··· Texte présenté

4. Favoriser les anti-diabétiques cardio-protecteurs chez les patients à risque cardio-vasculaire :

Au vu de l’enjeu, le choix des antidiabétiques n’est pas anodin. La priorité était donné jusque là à la metformine en première intention, associé aux sulfamides, aux inhibiteurs DPP4 ou aux analoguex du GLP1 en deuxième intention. Mais les résultats intéressants d’études récentes concernant l’effet protecteur des analogues GLP1(Trulicity,Victoza,Ozempic) et des inhibiteurs SGLT2 (Forxiga), viennent les positionner chez les patients à risque cardio vasculaire (soit d’insuffisance cardiaque, soit de maladie coronaire) en première intention, voir en monothérapie à la place de la Metformine, ce qui est tout à fait novateur !

5. Prise en charge des autres facteurs de risque et traitements :


• Sevrage tabagique et mesures hygiéno-diététiques :
Inutile de préciser qu’avant d’envisager toute thérapeutique, le sevrage tabagique, l’alimentation équilibrée et l’activité physique constituent la base de la prévention des maladies cardio-vasculaires et sont indispensables dans leur prise en charge.

• Cholesterol:
Il ne fait plus aucun doute que la baisse du LDL-cholesterol est lié à la protection cardio-vasculaire, et ce quelque soit la molécule utilisée (statine, ezetimibe, et/ou anti PCSK9). Les objectifs ont d’ailleurs encore été revus à la baisse :
– < 1g/l chez les patients à risque modéré - < 0.70 g /l chez les patients à haut risque - < 0.55g/l chez les patients à très haut risque - < 0. 40 g/l chez les patients à très haut risque ayant présenté une récidive cardio-vasculaire dans les deux ans La statine reste en première ligne, mais au vu de la sévérité des objectifs, et d’une tolérance parfois moyenne, il ne faut pas hésiter à y associer l’ezetimibe, puis les anti-PCSK9 (Praluent, Repatha) dont l’efficacité est spectaculaire avec une très bonne tolérance.

• L’hypertension artérielle : les objectifs restent identiques c’est-à-dire 130 mmHg.

······

__Consignes__.
**a.** Résumez le texte présenté en deux phrases.
**b.** Reformulez plus brièvement le paragraphe du texte présenté qui commence par « Au vu de l’enjeu », en conservant ses faits essentiels.
**c.** Recopiez le passage du texte présenté compris entre "5. Prise en" et "prise en charge.", ces deux extrémités incluses.
Les entrées n'interviennent en rien dans ce travail.

··· Entrées fournies

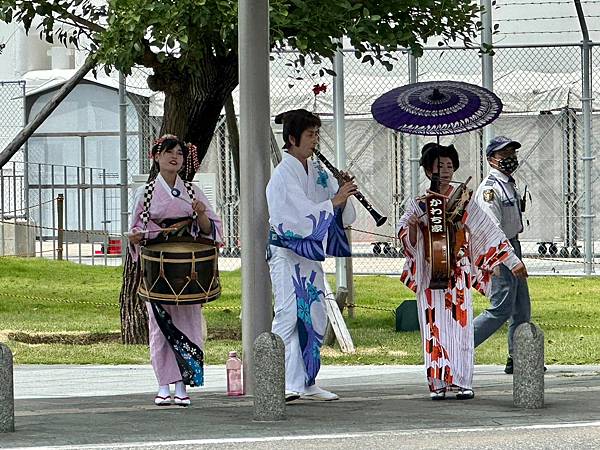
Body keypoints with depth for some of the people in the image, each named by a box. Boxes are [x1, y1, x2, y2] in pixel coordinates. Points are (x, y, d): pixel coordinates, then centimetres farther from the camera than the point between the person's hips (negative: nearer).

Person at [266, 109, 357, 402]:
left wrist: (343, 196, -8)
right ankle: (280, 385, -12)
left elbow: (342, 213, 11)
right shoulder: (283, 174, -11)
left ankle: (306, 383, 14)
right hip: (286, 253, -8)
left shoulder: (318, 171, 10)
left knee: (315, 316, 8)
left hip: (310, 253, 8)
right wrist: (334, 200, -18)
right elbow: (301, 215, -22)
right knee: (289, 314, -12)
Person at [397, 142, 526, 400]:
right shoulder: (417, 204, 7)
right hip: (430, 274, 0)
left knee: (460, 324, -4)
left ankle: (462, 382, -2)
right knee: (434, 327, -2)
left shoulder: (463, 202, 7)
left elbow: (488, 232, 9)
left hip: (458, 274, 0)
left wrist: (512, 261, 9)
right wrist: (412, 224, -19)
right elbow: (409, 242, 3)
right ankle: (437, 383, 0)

······

__Réponses fournies__.
**a.** Chez les patients à risque cardio-vasculaire, les analogues du GLP1 et les inhibiteurs SGLT2 sont désormais positionnés en première intention, voire en monothérapie à la place de la metformine, grâce aux résultats d'études récentes sur leur effet protecteur. Le sevrage tabagique et les mesures hygiéno-diététiques restent la base de la prévention, les objectifs de LDL-cholestérol ont encore été abaissés selon le niveau de risque, et l'objectif tensionnel reste fixé à 130 mmHg.

**b.** Le choix des antidiabétiques est important. Jusqu'ici, la metformine était donnée en première intention. En deuxième intention, on l'associait aux sulfamides, aux inhibiteurs DPP4 ou aux analogues du GLP1. Des études récentes ont montré l'effet protecteur des analogues du GLP1 (Trulicity, Victoza, Ozempic) et des inhibiteurs SGLT2 (Forxiga). Ces médicaments passent donc en première intention chez les patients à risque d'insuffisance cardiaque ou de maladie coronaire, voire en monothérapie à la place de la metformine.

**c.**
5. Prise en charge des autres facteurs de risque et traitements :


• Sevrage tabagique et mesures hygiéno-diététiques :
Inutile de préciser qu’avant d’envisager toute thérapeutique, le sevrage tabagique, l’alimentation équilibrée et l’activité physique constituent la base de la prévention des maladies cardio-vasculaires et sont indispensables dans leur prise en charge.